Jika kita gagal menangani kemarahan secara konstruktif dan kita terlibat dalam ekspresi kemarahan yang berdosa, kita memberi iblis kekuatan untuk melawan kita (Efesus 4:27). Bagian yang sama terus mengatakan bahwa kita harus berusaha untuk menyingkirkan semua kemarahan dan dosa-dosa yang menyertainya: Singkirkan kepahitan, temperamen panas, kemarahan, pertengkaran keras, kutukan, dan kebencian Anda (ayat 31, GWT).
Alih-alih membiarkan emosi kemarahan berubah menjadi tindakan berdosa, kita harus baik dan penuh belas kasihan, dan mengampuni orang lain, sama seperti Allah mengampuni Anda karena Kristus (Efesus 4:32, CEV). Itu semua adalah bagian dari diri baru, diciptakan untuk menjadi seperti Allah dalam kebenaran dan kekudusan yang sejati (ayat 24). Salah satu kuasa yang diberikan Roh Kudus kepada orang percaya setelah transformasi rohani mereka melalui iman kepada Yesus Kristus adalah pengendalian diri (lihat Galatia 5:22-23). Kita perlu meminta Tuhan untuk memenuhi kita dengan Roh-Nya ketika kita menjadi marah; pengendalian diri akan menjadi hasil supernatural.

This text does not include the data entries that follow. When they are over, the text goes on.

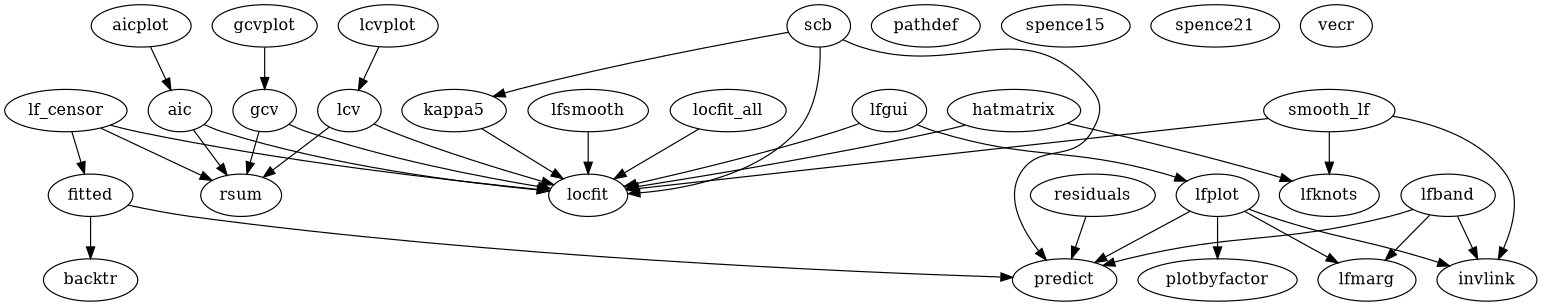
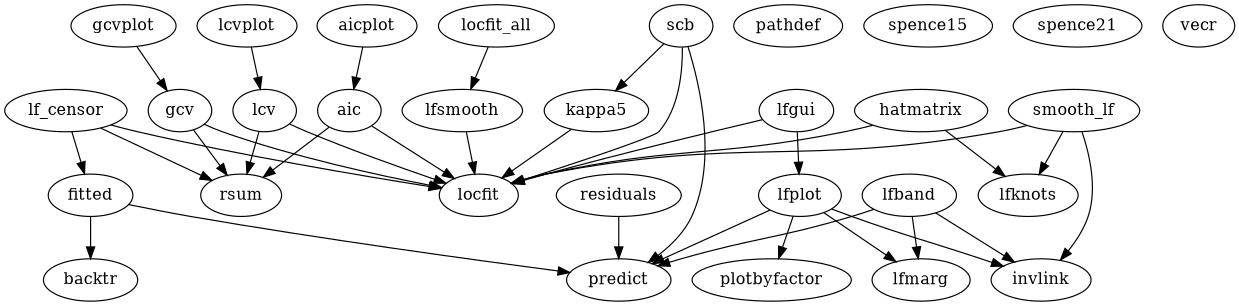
  digraph {
    aic
    locfit
    rsum
    aicplot
    fitted
    backtr
    predict
    gcv
    gcvplot
    hatmatrix
    lfknots
    n12 [label=kappa5]
    lcv
    lcvplot
    lf_censor
    lfband
    invlink
    lfmarg
    lfgui
    lfplot
    plotbyfactor
    lfsmooth
    locfit_all
    residuals
    scb
    smooth_lf
    pathdef
    spence15
    spence21
    vecr
    aic -> locfit
    aic -> rsum
    aicplot -> aic
    fitted -> backtr
    fitted -> predict
    gcv -> locfit
    gcv -> rsum
    gcvplot -> gcv
    hatmatrix -> locfit
    hatmatrix -> lfknots
    n12 -> locfit
    lcv -> locfit
    lcv -> rsum
    lcvplot -> lcv
    lf_censor -> locfit
    lf_censor -> rsum
    lf_censor -> fitted
    lfband -> predict
    lfband -> invlink
    lfband -> lfmarg
    lfgui -> locfit
    lfgui -> lfplot
    lfplot -> predict
    lfplot -> invlink
    lfplot -> lfmarg
    lfplot -> plotbyfactor
    lfsmooth -> locfit
-   locfit_all -> locfit
+   locfit_all -> lfsmooth
    residuals -> predict
    scb -> locfit
    scb -> predict
    scb -> n12
    smooth_lf -> locfit
    smooth_lf -> lfknots
    smooth_lf -> invlink
  }
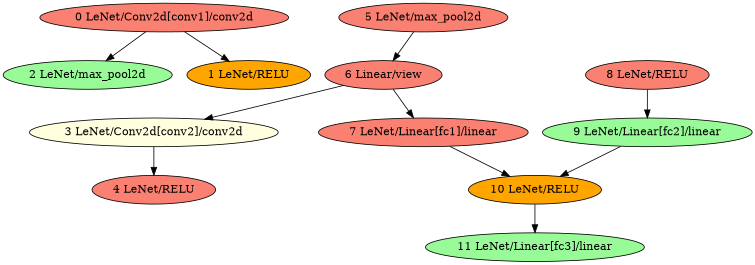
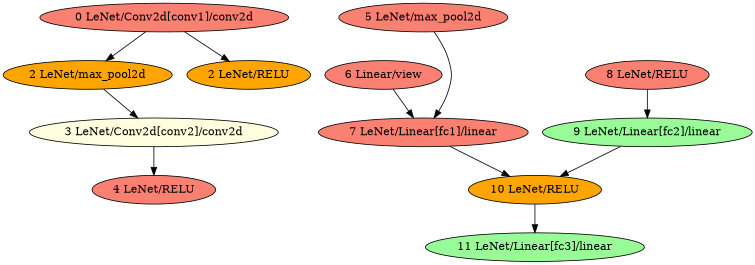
  strict digraph {
    node [fillcolor=salmon scope=LeNet style=filled type=RELU]
    "0 LeNet/Conv2d[conv1]/conv2d" [scope="LeNet/Conv2d[conv1]" type=conv2d]
-   "1 LeNet/RELU" [fillcolor=orange]
-   "2 LeNet/max_pool2d" [fillcolor=palegreen type=max_pool2d]
+   "1 LeNet/RELU" [fillcolor=orange label="2 LeNet/RELU"]
+   "2 LeNet/max_pool2d" [fillcolor=orange type=max_pool2d]
    "3 LeNet/Conv2d[conv2]/conv2d" [fillcolor=lightyellow scope="LeNet/Conv2d[conv2]" type=conv2d]
    "4 LeNet/RELU"
    "5 LeNet/max_pool2d" [type=max_pool2d]
    n7 [label="6 Linear/view" type=view]
    "7 LeNet/Linear[fc1]/linear" [scope="LeNet/Linear[fc1]" type=linear]
    "10 LeNet/RELU" [fillcolor=orange]
    "9 LeNet/Linear[fc2]/linear" [fillcolor=palegreen scope="LeNet/Linear[fc2]" type=linear]
    "8 LeNet/RELU"
    "11 LeNet/Linear[fc3]/linear" [fillcolor=palegreen scope="LeNet/Linear[fc3]" type=linear]
    "0 LeNet/Conv2d[conv1]/conv2d" -> "1 LeNet/RELU"
    "0 LeNet/Conv2d[conv1]/conv2d" -> "2 LeNet/max_pool2d"
-   n7 -> "3 LeNet/Conv2d[conv2]/conv2d"
+   "2 LeNet/max_pool2d" -> "3 LeNet/Conv2d[conv2]/conv2d"
    "3 LeNet/Conv2d[conv2]/conv2d" -> "4 LeNet/RELU"
-   "5 LeNet/max_pool2d" -> n7
+   "5 LeNet/max_pool2d" -> "7 LeNet/Linear[fc1]/linear"
    n7 -> "7 LeNet/Linear[fc1]/linear"
    "7 LeNet/Linear[fc1]/linear" -> "10 LeNet/RELU"
    "10 LeNet/RELU" -> "11 LeNet/Linear[fc3]/linear"
    "9 LeNet/Linear[fc2]/linear" -> "10 LeNet/RELU"
    "8 LeNet/RELU" -> "9 LeNet/Linear[fc2]/linear"
  }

Kita semua terkadang membiarkan kemarahan kita menguasai diri kita. Ketika kita dianiaya atau merasa dirugikan secara tidak adil, kita tentu ingin membalas atau memperbaiki masalah dengan cara tercepat. Tetapi ketika respons kami melibatkan kemarahan, kemarahan, kata-kata kasar, dan fitnah (Efesus 4:31, NLT), kami telah melewati batas. Kita telah berdosa dalam kemarahan kita dan memberi iblis pijakan. Terkadang, lama setelah kita harus move on, kita memendam keinginan untuk mengunjungi kembali luka dan menyimpan amarah. Ini hanya mengarah pada kepahitan. Kita harus menyerah kepada Roh Kudus dan percaya pada kuasa-Nya untuk mengatasi dosa seperti itu.
Salomo dalam kebijaksanaannya memiliki beberapa hal praktis untuk dikatakan tentang bagaimana menangani kemarahan:
Orang yang lambat marah memiliki pengertian yang besar, tetapi orang yang impulsif meninggikan kebodohan (Amsal 14:29, NKJV).
Jawaban yang lembut meredakan amarah, tetapi perkataan yang kasar membangkitkan amarah (Amsal 15:1).
Orang yang pemarah menimbulkan konflik, tetapi orang yang lambat marah meredakan perselisihan (Amsal 15:18, CSB).
Siapa lambat marah lebih baik dari pada orang perkasa, dan siapa menguasai jiwanya dari pada siapa merebut kota (Amsal 16:32).